Lately it's seemed like I only ever check in and post when something big happens. I apologize for that, I always make excuses about general life, work, etc getting in the way of blogging, but I need to be better. No matter how tired, late, boring I think I am, I will take the time to post at least once a week. I'm making solid promises here readers.
My promotion at work has kept me insanely busy, there never seem to be enough hours in the day. I work almost 10 hours a day and still don't finish all of the tasks required for the day. Management has completely overloaded the three of us that hold my position and show no signs of trying to rectify it by promoting or hiring new people.
Hubbs, Ducky, and I are all doing well. We're busy but happy and Ducky awes and amazes us every day. She's so clever and hilarious, she sings like an angel (according to Hubbs), and loves to play cook in her little Ikea kitchen. Hubbs and I have been sticking to our diet for about 3 weeks now. 2 weeks in I was down 14lbs. The 3 week weigh-in is Tuesday, but I don't think I'll see much of a shift in the numbers this week.
In other news, there is the tiniest, smallest, minuscule possibility that I am pregnant again. I used OPKs this cycle and got a positive about a week later than I was expecting. Here we are 13 days later and my internet cheapies are showing the faintest hint of a line.

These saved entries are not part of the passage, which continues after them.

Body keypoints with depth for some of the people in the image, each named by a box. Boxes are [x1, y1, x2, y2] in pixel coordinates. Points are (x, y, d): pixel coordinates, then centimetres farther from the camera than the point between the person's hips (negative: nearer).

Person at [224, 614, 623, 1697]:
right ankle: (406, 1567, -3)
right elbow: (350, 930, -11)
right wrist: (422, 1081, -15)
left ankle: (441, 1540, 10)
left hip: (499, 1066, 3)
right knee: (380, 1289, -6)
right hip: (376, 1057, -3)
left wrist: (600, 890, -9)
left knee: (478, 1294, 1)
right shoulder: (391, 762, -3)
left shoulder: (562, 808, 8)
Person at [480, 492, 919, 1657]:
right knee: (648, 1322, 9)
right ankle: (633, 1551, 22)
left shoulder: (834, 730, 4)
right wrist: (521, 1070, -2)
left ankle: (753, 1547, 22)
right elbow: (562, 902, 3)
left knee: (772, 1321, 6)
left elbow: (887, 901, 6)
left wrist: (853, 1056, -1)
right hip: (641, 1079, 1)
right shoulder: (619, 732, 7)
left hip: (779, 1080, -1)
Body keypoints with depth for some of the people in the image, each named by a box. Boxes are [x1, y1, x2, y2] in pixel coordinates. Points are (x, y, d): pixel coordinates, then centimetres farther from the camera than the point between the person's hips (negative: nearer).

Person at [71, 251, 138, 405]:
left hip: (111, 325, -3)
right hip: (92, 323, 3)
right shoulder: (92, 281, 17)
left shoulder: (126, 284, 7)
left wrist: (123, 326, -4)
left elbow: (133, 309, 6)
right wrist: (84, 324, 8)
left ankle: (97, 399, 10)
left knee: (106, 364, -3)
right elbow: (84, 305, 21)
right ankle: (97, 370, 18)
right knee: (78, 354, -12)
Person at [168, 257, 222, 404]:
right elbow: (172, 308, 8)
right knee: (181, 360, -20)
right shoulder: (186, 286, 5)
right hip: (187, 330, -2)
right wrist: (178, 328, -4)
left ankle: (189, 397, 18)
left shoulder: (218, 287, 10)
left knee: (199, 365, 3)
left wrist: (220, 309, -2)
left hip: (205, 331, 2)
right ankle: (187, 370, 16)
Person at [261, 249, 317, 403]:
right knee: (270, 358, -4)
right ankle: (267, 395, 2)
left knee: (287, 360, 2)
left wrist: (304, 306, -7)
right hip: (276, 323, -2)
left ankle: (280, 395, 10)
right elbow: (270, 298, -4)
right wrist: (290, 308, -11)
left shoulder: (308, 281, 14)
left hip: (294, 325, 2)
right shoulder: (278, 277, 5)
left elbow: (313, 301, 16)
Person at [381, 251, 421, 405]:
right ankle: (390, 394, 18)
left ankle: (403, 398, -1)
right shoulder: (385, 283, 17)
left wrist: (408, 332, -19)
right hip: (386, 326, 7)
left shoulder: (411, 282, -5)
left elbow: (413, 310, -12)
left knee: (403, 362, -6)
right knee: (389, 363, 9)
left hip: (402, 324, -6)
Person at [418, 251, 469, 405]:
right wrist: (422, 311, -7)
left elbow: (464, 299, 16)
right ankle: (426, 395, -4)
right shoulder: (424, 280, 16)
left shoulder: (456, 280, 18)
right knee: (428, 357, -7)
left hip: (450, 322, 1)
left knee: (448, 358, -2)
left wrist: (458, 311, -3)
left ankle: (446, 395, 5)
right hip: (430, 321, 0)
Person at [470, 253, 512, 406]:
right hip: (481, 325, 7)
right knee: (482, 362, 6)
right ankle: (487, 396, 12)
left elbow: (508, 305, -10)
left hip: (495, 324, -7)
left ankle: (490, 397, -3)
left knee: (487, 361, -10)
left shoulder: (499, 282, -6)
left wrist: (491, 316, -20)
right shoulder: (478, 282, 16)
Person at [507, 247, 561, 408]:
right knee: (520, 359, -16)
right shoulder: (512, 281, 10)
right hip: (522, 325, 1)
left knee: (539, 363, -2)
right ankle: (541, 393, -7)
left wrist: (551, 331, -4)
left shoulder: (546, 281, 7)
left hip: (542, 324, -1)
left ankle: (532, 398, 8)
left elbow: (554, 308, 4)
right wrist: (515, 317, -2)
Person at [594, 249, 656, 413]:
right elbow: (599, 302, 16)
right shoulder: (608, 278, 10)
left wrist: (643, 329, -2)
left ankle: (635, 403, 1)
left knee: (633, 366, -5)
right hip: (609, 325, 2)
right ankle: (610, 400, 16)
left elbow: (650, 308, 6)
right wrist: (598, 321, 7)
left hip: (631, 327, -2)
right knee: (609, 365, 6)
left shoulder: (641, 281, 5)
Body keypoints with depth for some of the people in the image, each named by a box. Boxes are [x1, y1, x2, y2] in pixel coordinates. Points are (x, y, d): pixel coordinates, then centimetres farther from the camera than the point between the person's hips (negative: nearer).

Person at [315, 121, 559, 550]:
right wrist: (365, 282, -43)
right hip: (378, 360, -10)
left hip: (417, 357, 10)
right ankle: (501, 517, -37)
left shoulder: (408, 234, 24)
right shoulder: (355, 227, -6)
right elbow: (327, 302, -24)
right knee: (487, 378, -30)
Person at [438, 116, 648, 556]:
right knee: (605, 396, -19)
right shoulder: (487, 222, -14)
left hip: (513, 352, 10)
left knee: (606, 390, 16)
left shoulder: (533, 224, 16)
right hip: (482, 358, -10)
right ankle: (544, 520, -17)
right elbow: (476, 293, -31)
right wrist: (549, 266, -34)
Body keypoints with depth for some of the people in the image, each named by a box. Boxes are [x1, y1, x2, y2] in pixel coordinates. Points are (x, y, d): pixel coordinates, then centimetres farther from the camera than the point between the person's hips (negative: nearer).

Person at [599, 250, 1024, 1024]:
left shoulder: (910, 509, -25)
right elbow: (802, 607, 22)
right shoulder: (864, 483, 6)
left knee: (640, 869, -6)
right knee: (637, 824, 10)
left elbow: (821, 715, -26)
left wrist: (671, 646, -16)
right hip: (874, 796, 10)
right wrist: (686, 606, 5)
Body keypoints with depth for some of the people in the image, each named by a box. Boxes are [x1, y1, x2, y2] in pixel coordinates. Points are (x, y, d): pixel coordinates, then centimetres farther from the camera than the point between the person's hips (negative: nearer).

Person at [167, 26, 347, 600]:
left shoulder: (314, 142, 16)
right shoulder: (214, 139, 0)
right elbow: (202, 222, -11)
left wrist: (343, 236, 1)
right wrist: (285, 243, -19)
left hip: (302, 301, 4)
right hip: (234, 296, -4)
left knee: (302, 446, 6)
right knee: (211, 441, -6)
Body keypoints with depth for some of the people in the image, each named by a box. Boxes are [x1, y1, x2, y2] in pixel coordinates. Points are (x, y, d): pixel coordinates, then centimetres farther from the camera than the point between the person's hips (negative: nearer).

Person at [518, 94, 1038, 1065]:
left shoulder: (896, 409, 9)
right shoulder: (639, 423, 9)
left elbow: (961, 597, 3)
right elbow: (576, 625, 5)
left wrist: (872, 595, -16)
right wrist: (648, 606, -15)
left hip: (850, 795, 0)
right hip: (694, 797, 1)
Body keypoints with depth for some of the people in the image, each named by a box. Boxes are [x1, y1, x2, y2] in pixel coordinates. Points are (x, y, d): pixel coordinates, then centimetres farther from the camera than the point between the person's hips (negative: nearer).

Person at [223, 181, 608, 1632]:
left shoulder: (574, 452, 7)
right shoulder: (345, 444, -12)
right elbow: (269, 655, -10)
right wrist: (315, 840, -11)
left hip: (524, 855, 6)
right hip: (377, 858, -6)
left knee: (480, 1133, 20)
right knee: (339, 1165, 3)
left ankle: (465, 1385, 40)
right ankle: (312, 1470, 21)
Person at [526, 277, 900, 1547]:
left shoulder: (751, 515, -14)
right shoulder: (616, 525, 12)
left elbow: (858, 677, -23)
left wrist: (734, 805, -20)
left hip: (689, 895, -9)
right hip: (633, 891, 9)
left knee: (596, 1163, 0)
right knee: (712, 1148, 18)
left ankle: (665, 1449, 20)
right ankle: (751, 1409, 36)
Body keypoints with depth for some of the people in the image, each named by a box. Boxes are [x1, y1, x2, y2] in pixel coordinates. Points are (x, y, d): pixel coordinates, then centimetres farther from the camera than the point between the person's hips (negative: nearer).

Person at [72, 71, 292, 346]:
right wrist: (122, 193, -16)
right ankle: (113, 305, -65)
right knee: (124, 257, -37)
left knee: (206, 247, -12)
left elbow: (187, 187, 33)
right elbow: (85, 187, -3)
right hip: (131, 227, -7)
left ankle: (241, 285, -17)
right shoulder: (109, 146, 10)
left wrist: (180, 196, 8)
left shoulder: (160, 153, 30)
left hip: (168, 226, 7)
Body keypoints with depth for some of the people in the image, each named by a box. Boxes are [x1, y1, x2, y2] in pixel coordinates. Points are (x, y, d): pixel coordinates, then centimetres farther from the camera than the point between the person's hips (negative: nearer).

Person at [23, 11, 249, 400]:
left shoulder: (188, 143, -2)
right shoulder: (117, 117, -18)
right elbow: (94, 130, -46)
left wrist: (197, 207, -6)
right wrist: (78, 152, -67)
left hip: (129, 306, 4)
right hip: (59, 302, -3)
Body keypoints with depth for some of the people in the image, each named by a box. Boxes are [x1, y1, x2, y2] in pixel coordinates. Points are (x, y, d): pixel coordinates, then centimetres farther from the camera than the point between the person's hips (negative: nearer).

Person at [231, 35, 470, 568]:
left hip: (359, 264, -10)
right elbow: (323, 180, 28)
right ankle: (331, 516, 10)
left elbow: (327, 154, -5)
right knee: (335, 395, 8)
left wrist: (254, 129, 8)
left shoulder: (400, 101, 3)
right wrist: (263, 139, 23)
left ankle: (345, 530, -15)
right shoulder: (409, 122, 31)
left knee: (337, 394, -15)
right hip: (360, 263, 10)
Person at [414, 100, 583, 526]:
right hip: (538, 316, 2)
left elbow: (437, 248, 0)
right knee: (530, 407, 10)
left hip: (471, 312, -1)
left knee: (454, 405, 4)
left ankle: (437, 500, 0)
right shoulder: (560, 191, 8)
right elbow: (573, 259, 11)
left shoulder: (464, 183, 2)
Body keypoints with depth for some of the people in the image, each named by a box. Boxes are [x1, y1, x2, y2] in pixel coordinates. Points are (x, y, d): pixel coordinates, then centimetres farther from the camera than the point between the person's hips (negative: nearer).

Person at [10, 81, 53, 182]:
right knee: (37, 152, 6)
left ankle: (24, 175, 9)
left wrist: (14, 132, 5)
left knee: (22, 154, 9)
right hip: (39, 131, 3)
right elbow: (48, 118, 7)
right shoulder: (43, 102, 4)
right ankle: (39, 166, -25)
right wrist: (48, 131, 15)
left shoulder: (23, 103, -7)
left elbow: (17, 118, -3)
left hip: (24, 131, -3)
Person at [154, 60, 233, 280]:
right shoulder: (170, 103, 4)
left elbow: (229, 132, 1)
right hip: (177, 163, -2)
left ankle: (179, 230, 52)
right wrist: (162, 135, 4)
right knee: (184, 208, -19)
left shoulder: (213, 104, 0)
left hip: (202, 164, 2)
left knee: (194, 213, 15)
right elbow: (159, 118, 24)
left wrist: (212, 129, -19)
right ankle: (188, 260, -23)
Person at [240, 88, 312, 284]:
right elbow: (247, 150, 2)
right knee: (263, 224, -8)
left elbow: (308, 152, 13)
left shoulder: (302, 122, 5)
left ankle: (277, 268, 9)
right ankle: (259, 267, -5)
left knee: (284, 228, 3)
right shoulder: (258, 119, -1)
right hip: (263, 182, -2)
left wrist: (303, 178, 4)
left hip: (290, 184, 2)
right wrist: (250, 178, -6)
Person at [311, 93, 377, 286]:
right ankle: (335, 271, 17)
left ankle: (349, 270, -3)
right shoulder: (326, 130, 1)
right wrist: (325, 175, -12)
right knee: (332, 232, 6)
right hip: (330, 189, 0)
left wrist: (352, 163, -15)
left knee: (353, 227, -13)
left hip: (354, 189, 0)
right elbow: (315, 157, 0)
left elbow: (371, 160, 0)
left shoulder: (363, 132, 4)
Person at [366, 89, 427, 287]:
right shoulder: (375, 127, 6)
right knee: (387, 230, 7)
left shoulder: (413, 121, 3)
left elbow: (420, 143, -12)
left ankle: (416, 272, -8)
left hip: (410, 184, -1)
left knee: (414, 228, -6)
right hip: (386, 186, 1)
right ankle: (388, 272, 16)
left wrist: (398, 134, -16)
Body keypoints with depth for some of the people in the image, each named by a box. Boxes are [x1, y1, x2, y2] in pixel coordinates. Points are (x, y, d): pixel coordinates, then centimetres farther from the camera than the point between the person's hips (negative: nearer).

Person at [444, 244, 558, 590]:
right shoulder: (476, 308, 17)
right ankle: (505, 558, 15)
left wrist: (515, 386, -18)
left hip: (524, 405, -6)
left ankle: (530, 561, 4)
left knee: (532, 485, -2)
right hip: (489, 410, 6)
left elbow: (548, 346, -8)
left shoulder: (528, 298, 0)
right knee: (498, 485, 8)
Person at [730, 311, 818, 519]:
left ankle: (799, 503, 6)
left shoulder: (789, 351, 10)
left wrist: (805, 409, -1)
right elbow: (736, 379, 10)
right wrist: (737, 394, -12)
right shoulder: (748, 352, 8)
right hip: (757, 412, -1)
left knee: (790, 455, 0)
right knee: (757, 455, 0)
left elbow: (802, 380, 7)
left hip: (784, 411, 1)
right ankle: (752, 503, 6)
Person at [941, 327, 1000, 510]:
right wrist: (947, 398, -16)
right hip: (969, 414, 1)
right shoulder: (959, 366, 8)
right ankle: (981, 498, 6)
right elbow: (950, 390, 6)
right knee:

The bottom one is from last night, the top one from this morning. Do you see it? Am I insane? The ClearBlue digital was a BFN, but those are less reliable for early testing anyway. I am cautiously optimistic and will keep peeing in those obnoxiously tiny cups for a few more days until the line gets less imaginary and more definitive. A few people on a forum said they see it, but I'm refusing to believe it.
Even if in a few days, I get a positive, I'm not sure I want to tell Hubbs until I'm sure it's for real. With everything that happened with Lumpy and our MMC in January, I just don't want to get his hopes up. Heck, I don't want to get my hopes up. I feel like we've both developed a defense mechanism to protect ourselves from that pain. The MMC sucked, but it was so much easier to take than when we lost Lumpy. I told myself that if I ever got pregnant again it would be the last one no matter what the outcome because I didn't want to go through it all over again. I guess we'll have to wait and see.